Once started and running, it is just fine? If so, to me that rules out the fuel line, connections & bulb... 

If you bought it from a local dealer, I would give them a call or a visit.


----------



## DuckNut (Apr 3, 2009)

I have in the past had two identicle lawnmowers bought the same exact day and one would always start on the first or second pull everytime. The other needed some work. This carried on for several years and then I solved the problem. Gave the hard to start a shot of starting fluid and bingo.

It doesn't sound like anything if after it starts it keeps going. Just one of those things that can't be explained.

Drill a small hole right infront of the intake so you can spray a shot of fluid through one of those red tubes into the intake and I am confident the issue is resolved.

If it is brand spanking new and is under warranty, see what the dealer will do for you.


----------



## JimCameron (Jan 3, 2010)

Thanks for the info. It is a brand new engine with less than 10hrs on it. I use it at least once a week. The fuel lines are Yamaha and the tank is brand new. Once warmed up there are no issues and it runs fine all morning.

I bought it up in Md. and immediately came down to Florida for a couple of months.

I plan on taking it into a local Yammy dealer when it has 20hrs on it and have them do an initial service and hopefully address this issue.

I'm trying to get a grip on what is normal for this motor, and/or if anyone else has had the same situation and then solved it with an adjustment to the carb, etc.

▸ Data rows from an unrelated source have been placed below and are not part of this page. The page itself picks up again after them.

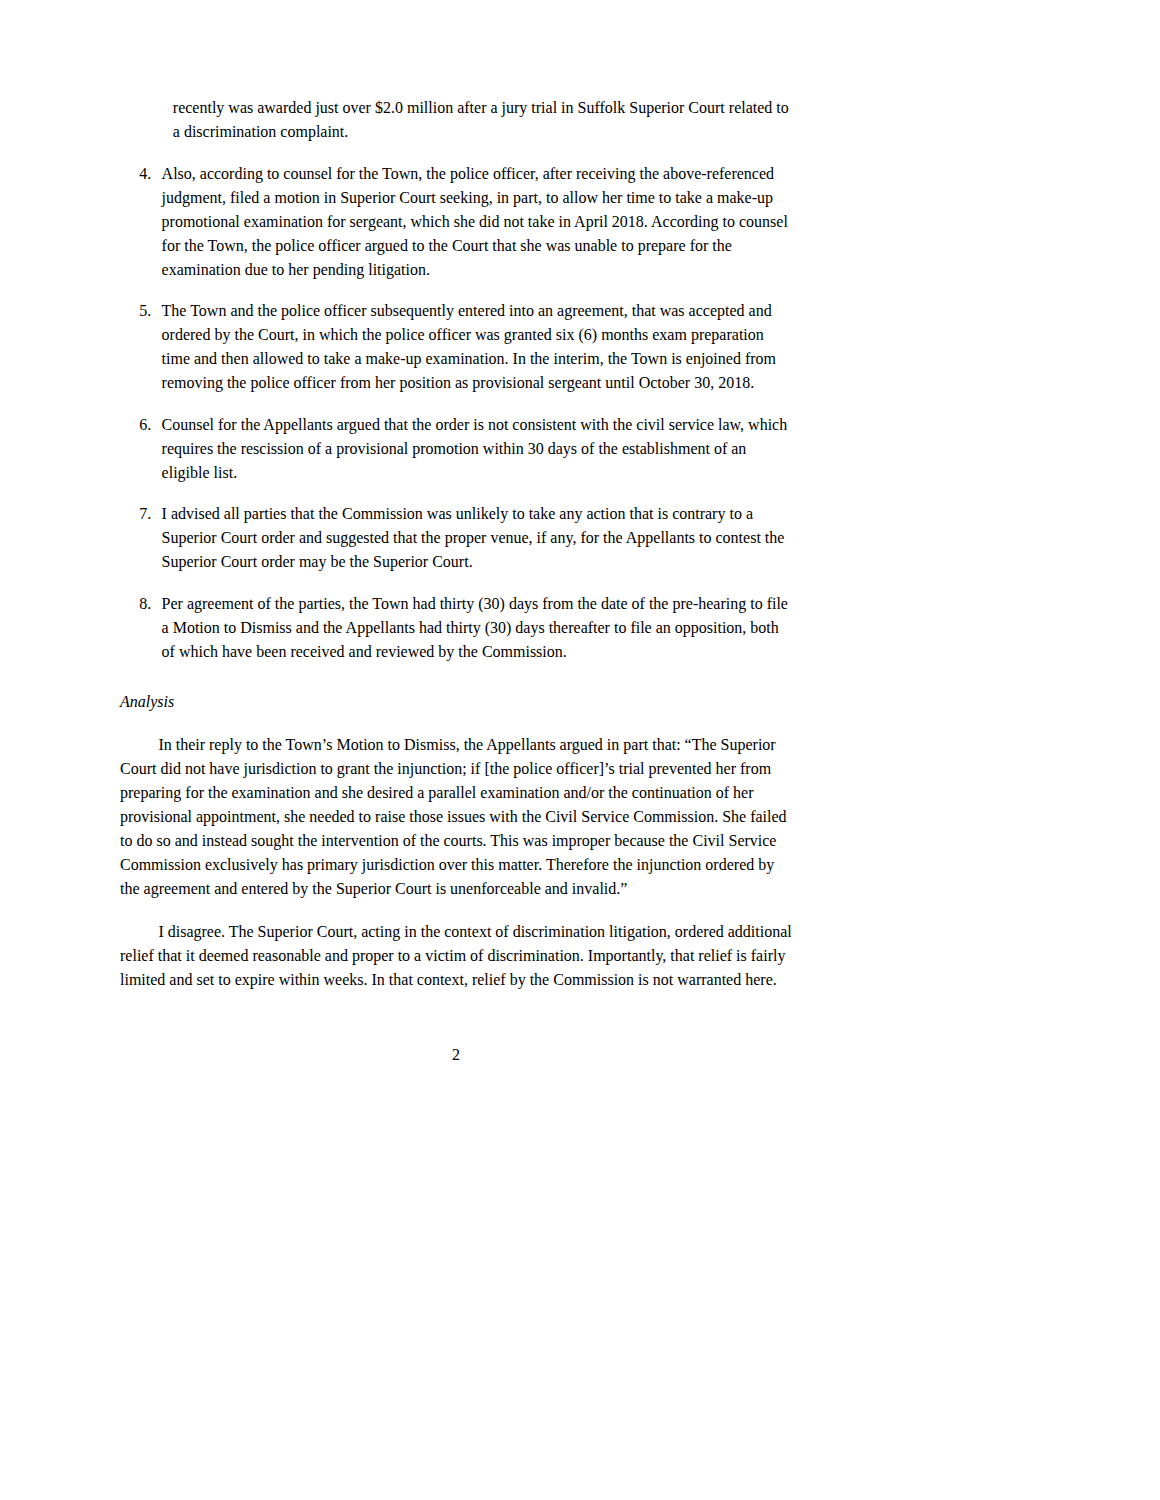recently was awarded just over $2.0 million after a jury trial in Suffolk Superior Court related to a discrimination complaint.
Also, according to counsel for the Town, the police officer, after receiving the above-referenced judgment, filed a motion in Superior Court seeking, in part, to allow her time to take a make-up promotional examination for sergeant, which she did not take in April 2018. According to counsel for the Town, the police officer argued to the Court that she was unable to prepare for the examination due to her pending litigation.
The Town and the police officer subsequently entered into an agreement, that was accepted and ordered by the Court, in which the police officer was granted six (6) months exam preparation time and then allowed to take a make-up examination. In the interim, the Town is enjoined from removing the police officer from her position as provisional sergeant until October 30, 2018.
Counsel for the Appellants argued that the order is not consistent with the civil service law, which requires the rescission of a provisional promotion within 30 days of the establishment of an eligible list.
I advised all parties that the Commission was unlikely to take any action that is contrary to a Superior Court order and suggested that the proper venue, if any, for the Appellants to contest the Superior Court order may be the Superior Court.
Per agreement of the parties, the Town had thirty (30) days from the date of the pre-hearing to file a Motion to Dismiss and the Appellants had thirty (30) days thereafter to file an opposition, both of which have been received and reviewed by the Commission.
Analysis
In their reply to the Town’s Motion to Dismiss, the Appellants argued in part that: “The Superior Court did not have jurisdiction to grant the injunction; if [the police officer]’s trial prevented her from preparing for the examination and she desired a parallel examination and/or the continuation of her provisional appointment, she needed to raise those issues with the Civil Service Commission. She failed to do so and instead sought the intervention of the courts. This was improper because the Civil Service Commission exclusively has primary jurisdiction over this matter. Therefore the injunction ordered by the agreement and entered by the Superior Court is unenforceable and invalid.”
I disagree. The Superior Court, acting in the context of discrimination litigation, ordered additional relief that it deemed reasonable and proper to a victim of discrimination. Importantly, that relief is fairly limited and set to expire within weeks. In that context, relief by the Commission is not warranted here.
2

Nowadays this portable Yammy doesn't have a choke, it has an "auto-choke" maybe it isn't so auto after all.

Thanks again.


----------



## firecat1981 (Nov 27, 2007)

I've got a new F20 as well, electric start, but I can start it pretty easily with the emergency pull rope in one pull. Not making fun of you or anything, but are you sure you are putting enough arm into it? I doubt it's a carb issue as they have to do a predelivery inspection before releasing it for sale so it can be warrantied. The F20 is a great motor, I'm sure it is something very simple. Did you check the gas filter under the cowling, maybe there is something jambing it up.


----------



## JaredFacemyer (Jul 29, 2009)

I know it sounds dumb, but check and see if your fuel line is on the right way. I have a 09 yamaha F20 and mine was a pain to start and would take atleast 10-15 pulls to get it going.


----------



## JimCameron (Jan 3, 2010)

Arrow on the bulb pointing towards the engine, correct?


----------



## mark_gardner (Mar 18, 2009)

yes you are correct sir  not familar with that particular motor but is it fuel injected or carbed? 7-10 pulls is way too much to start a motor especially for a new one. i'd take it to the dealer for sure


----------



## FSUfisher (Jul 16, 2007)

My dad has an 8-horse version of that motor and I've always had to twist the throttle to just past the "start" arrow when starting his. That may help.


----------



## bmack (Sep 8, 2009)

I have a new F20 with a similar problem. Its really still in the break in period and seems to be getting better. I don't know if its an issue with the break in or not but it does seem too be improving as the rings set. I too intend to mention it to the dealer during the 20hr service. Other than that the motor has been great.


----------



## JimCameron (Jan 3, 2010)

Mr. B
Mine goes to the dealer on Monday. I have been told that the hard starting is due to EPA standards. I am not exactly buying that argument. I agree that once the engine has started, 10-12 pulls, then 2-3 start and quits, it runs great and is easy to start the rest of the day. However, 10-12 pulls is not acceptable to me. Having had countless outboards, including numerous Yamahas, I'm not real happy with them right now. We will see what, if anything, the 20 hr service does.


----------



## evanslmtd (Jul 2, 2008)

*Jim*
The guy that lives across the street from me has the 25 HP version of that motor and has the same problem in the past. He took it back to the dealer that he bought it from numerous times (as a warranty issue) and they could never get it right. He finally got tired of the motor not starting properly and took it to another dealer that diagnosed the problem as an issue with the "auto choke" component. The dealer replaced the "auto choke" and my neighbor hasn't had any more starting issues. He said that the mechanic that finally fixed it told him that he'd seen a lot of problems with that system.


----------



## JimCameron (Jan 3, 2010)

Thanks Barry, there's some comfort from knowing I'm not alone in this stupid issue. I will document on my work order tomorrow that my main reason for bringing it in is because of hard starting. 2nd will be the 20 hr. "service".


----------



## fishinforfun (Jul 14, 2007)

somethings not right if it takes that many pulls. i have a f25 and it starts 1st pull every time, even after sitting for a month. the only time mine didnt start 1st pull is when i didnt pump my priming ball. are you pumping your priming ball till it firms up before you start pulling?


----------



## JimCameron (Jan 3, 2010)

> are you pumping your priming ball till it firms up before you start pulling?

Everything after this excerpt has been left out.